Mal: You were dead! Tracy: Hunh? Oh. Right. Suppose I was. Hey there, Zoe.

'The Message'


Literary Buffistas 3: Don't Parse the Blurb, Dear.

There's more to life than watching Buffy the Vampire Slayer! No. Really, there is! Honestly! Here's a place for Buffistas to come and discuss what it is they're reading, their favorite authors and poets. "Geez. Crack a book sometime."


Atropa - Nov 10, 2012 10:53:02 am PST #20076 of 28344
The artist formerly associated with cupcakes.

Who else here is reading the Morganville Vampire series by Rachel Caine? I finished the latest book, Bitter Blood, last night, and ZOMG.

(Additional ZOMG thanks to Rachel Caine and her agent nattering at me on Twitter today!)


askye - Nov 10, 2012 2:13:42 pm PST #20077 of 28344
Thrive to spite them

I have not read those, I read a few of the Weather Warden books and wasn't really enthused.

I take it the Morginville Vampire series is really good?


Atropa - Nov 10, 2012 2:16:31 pm PST #20078 of 28344
The artist formerly associated with cupcakes.

It is! The series is the closest thing I've found to a Buffy fix in books for a long time. Very snappy, good characters, and plays with the "oooh, brooding bad boy" vampire attraction trope while pointing out that being involved with vampires is never a good plan. Plus, one of the side-characters is a more-than-slightly-crazycakes charming vampire alchemist who wears fanged bunny slippers. He's my favorite, obviously, because I am predictable.


Steph L. - Nov 10, 2012 2:16:37 pm PST #20079 of 28344
this mess was yours / now your mess is mine

I got Justine Larbalestier's vampire book from the library on my Kindle today. Anyone else read it yet?


askye - Nov 10, 2012 3:19:17 pm PST #20080 of 28344
Thrive to spite them

I'll have to see if I can get the first on through inter library loan.

It's got your approval so that's a huge plus.


Gris - Nov 10, 2012 3:47:44 pm PST #20081 of 28344
Hey. New board.

Adding it to my Nashville Public Library ebook cart right now. Thanks, Jilli!

Summary of what I've read recently in case anybody wants to talk about any of them (also, I should probably update my Goodreads account...)

An Abundance of Katherines and Will Grayson, Will Grayson, both by John Green.
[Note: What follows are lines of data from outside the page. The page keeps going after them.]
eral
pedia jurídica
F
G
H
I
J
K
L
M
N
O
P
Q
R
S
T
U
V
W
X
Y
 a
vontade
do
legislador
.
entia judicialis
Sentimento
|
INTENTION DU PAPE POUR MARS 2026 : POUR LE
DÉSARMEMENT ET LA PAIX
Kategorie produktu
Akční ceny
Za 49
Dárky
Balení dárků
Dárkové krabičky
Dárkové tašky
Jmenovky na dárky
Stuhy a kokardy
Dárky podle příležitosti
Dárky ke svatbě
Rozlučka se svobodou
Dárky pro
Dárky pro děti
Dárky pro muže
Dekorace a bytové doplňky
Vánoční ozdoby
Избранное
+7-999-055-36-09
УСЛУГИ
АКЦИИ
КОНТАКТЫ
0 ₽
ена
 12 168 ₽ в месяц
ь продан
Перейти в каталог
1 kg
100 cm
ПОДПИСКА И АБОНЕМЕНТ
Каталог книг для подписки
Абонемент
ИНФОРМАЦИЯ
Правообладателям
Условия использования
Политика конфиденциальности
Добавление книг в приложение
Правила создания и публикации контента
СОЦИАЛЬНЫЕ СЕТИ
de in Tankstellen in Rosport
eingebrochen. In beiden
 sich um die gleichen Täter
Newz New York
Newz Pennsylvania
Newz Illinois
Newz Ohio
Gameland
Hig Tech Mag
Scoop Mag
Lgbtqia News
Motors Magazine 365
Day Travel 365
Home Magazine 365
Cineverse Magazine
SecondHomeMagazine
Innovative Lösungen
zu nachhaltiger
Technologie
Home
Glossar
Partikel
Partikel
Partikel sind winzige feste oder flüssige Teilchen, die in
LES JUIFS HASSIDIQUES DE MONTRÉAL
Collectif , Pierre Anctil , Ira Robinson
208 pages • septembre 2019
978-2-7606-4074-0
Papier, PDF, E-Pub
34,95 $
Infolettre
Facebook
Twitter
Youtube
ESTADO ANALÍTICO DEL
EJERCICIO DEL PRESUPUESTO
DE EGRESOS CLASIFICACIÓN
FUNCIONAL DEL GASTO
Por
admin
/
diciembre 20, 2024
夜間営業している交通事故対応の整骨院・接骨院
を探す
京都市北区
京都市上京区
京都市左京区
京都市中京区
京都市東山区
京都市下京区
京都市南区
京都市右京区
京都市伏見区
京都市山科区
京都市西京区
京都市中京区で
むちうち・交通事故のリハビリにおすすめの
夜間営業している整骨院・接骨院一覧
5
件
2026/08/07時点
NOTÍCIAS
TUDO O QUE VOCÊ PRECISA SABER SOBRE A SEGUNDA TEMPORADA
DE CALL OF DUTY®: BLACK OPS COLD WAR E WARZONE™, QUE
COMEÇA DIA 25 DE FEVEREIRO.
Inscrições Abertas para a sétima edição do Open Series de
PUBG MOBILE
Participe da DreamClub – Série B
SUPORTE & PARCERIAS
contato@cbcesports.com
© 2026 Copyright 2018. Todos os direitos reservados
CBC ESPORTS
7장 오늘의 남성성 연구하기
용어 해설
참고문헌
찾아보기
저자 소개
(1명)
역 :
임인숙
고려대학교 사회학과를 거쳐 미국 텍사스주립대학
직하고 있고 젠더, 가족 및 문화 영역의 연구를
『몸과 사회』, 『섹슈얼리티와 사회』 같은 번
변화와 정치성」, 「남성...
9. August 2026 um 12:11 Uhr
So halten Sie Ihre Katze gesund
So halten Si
Amazing.

Shadow of Night, after finally reading A Discovery of Witches all the way through on the third try.

Currently working on Major Pettigrew's Last Stand. Good! I like that I like and dislike parts of every single character (well, except one, but we see her through the eyes of the man in love with her, so that makes sense).


Volans - Nov 11, 2012 7:42:32 am PST #20082 of 28344
move out and draw fire

I'm reading Friday by Heinlein. I last read it when it came out, when I was 13. I remember really liking it; now it's on the margins of getting the "thrown across the room" tag.

What's kind of interesting, when I force myself to look past the writing style, word choice, gender issues, etc., is how many of what I think of as the basic SF tropes are in this one book.

Multinational corporations as more powerful nations? check. A restructured United States? Check. Post-oil/post environmental crises? Check. Overpopulation? Check. Designer organisms? Check. Professional sex training? Check.

The Internet exists in this story, in a pretty reasonable facsimile of what it was pre-WWW. Maybe that's why the Internet was so non-surprising to me. He even gets at Big Data analysis and online education options.

I'm still waiting for professional sex coaches though.


Typo Boy - Nov 11, 2012 7:48:58 am PST #20083 of 28344
Calli: My people have a saying. A man who trusts can never be betrayed, only mistaken.Avon: Life expectancy among your people must be extremely short.

In fairness to Heinlein wasn't he suffering mini-strokes at the time he wrote this?


Connie Neil - Nov 11, 2012 7:50:00 am PST #20084 of 28344
brillig

I was starting something about religion, then realized I was remembering "Job", not "Friday."


Tom Scola - Nov 11, 2012 7:55:45 am PST #20085 of 28344
Remember that the frontier of the Rebellion is everywhere. And even the smallest act of insurrection pushes our lines forward.

Arthur C. Clarke's The Fountains of Paradise (1979), not only talks about the Internet, he describes a crowd-sourced Wikipedia, complete with its accuracy issues.